炭櫃の火はあるが、広間は冷える。久秀は末座の近くに控えていた。摂津下郡の村々の帳を膝の前に積んで。
上座に若い主がいた。
三好長慶。この年、数えて二十歳。白い面に齢に合わぬ憂いを湛えている。
久秀は、村々の作柄を順に言上した。麦の裏作、施行の首尾、下郡の死人の減り。
――旧き伊丹の村々も、と久秀は続けた。あの併呑して間もなき地は、去年までの飢饉をようやく脱した。今年はわずかながら実りが戻る。ゆえに例年より気持ち多めに納めさせておりまする。搾るのではございませぬ。立ち直った村からほんの少し多く預かり、それを元手にまだ飢える村々へ麦種と田の手立てを回す。……施しを施しで終わらせぬための繰り回しにて。
よそゆきの私の声である。仮面は掛けたまま。並みいる譜代の白い目が、久秀の痩せた背に幾筋も刺さっている。氏素性の知れぬ成り上がりの祐筆が、主の前でよどみなく数字を並べる——それを面白う思わぬ者は多い。
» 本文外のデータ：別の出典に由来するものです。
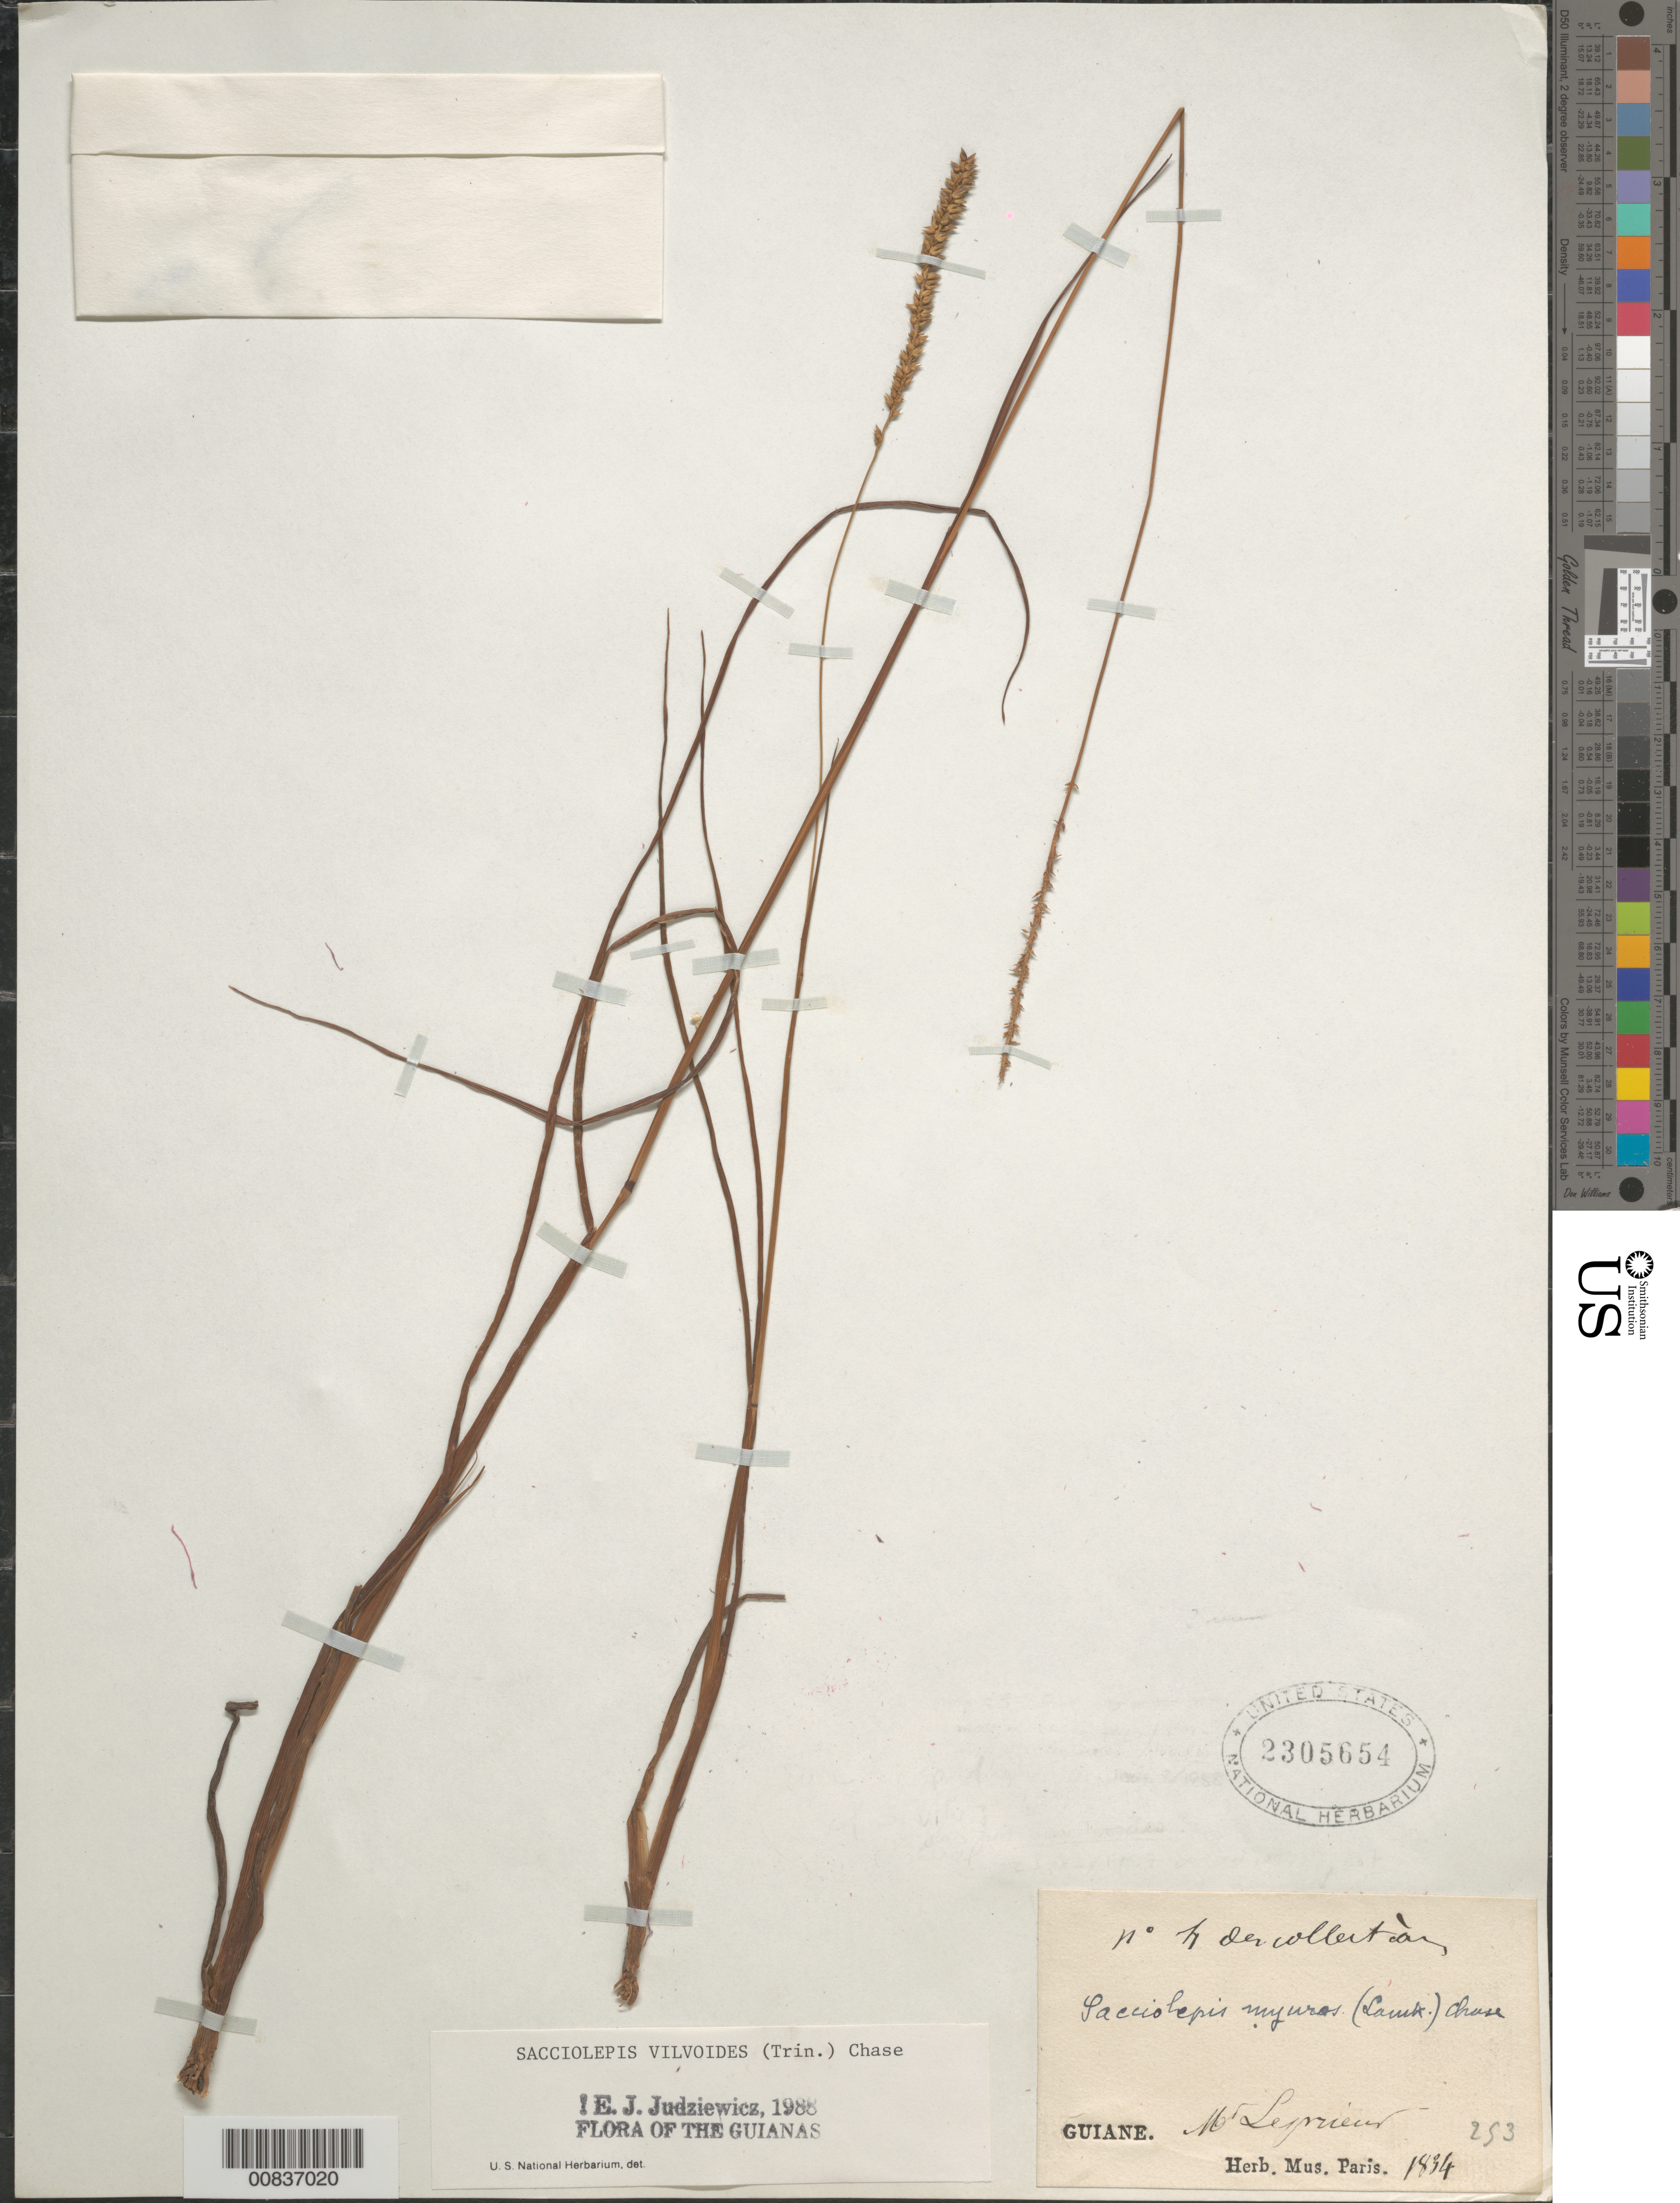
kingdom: Plantae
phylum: Tracheophyta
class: Liliopsida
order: Poales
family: Poaceae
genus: Sacciolepis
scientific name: Sacciolepis vilvoides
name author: (Trin.) Chase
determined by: Judziewicz, E. J.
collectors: F. M. R. Leprieur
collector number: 253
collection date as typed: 1834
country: French Guiana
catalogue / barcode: US 2305654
久秀はそれを承知していた。承知の上であくまで末座の慎ましい家臣の顔を崩さぬ。
言上が済んだ。
長慶は諸士を見渡した。
「……皆、大儀であった。下がってよい」
静かな声である。だが、有無を言わせぬ。諸士が順に退がっていく。衣ずれの音が遠ざかり——やがて広間には二人だけが残った。
否。
上座の若主の斜め後ろ。柱の陰に一つ、動かぬ影があった。
海老名三郎兵衛。長慶の近習であり、護り役である。四十がらみの、いかつい肩をした男であった。人払いの下知にも退がらぬ。退がらぬのが役目であった。主の身から半歩と離れぬ。
その三郎兵衛の目の前で。
長慶の背筋が、ふとゆるんだ。
「——松永」
声の色が変わっていた。さきほどまでの削いだ静けさが解けている。
「麦の話は、もうよい。……久しいな。こうして二人で話すのは」
久秀の口元も、わずかにほどけた。
「殿。……お顔の色が優れませぬな。また夜更けまで連歌の紙を繰っておいででしたか」
「そなたには隠しごとができぬ」
長慶はちいさく笑った。二十歳の素顔の笑いであった。広間に諸士のあるうちは決して見せぬ顔である。
――ここから先は、主従の話ではない。
■用語解説
・睦月…旧暦(和風月名)の1月のこと。
・炭櫃…室内を暖めるために床の一部を四角く切り抜いて作った、炭火を熾す暖房具(囲炉裏の一種)。
・裏作…主作物(稲など)の収穫が終わった後の田畑で、次の作付けまでの間に別の作物(麦など)を栽培すること。
・連歌…複数の詠み手が和歌の上の句(5・7・5)と下の句(7・7)を交互に詠み連ねていく伝統的な和歌文芸。三好長慶は当代有数の連歌の達人・愛好家としても知られる。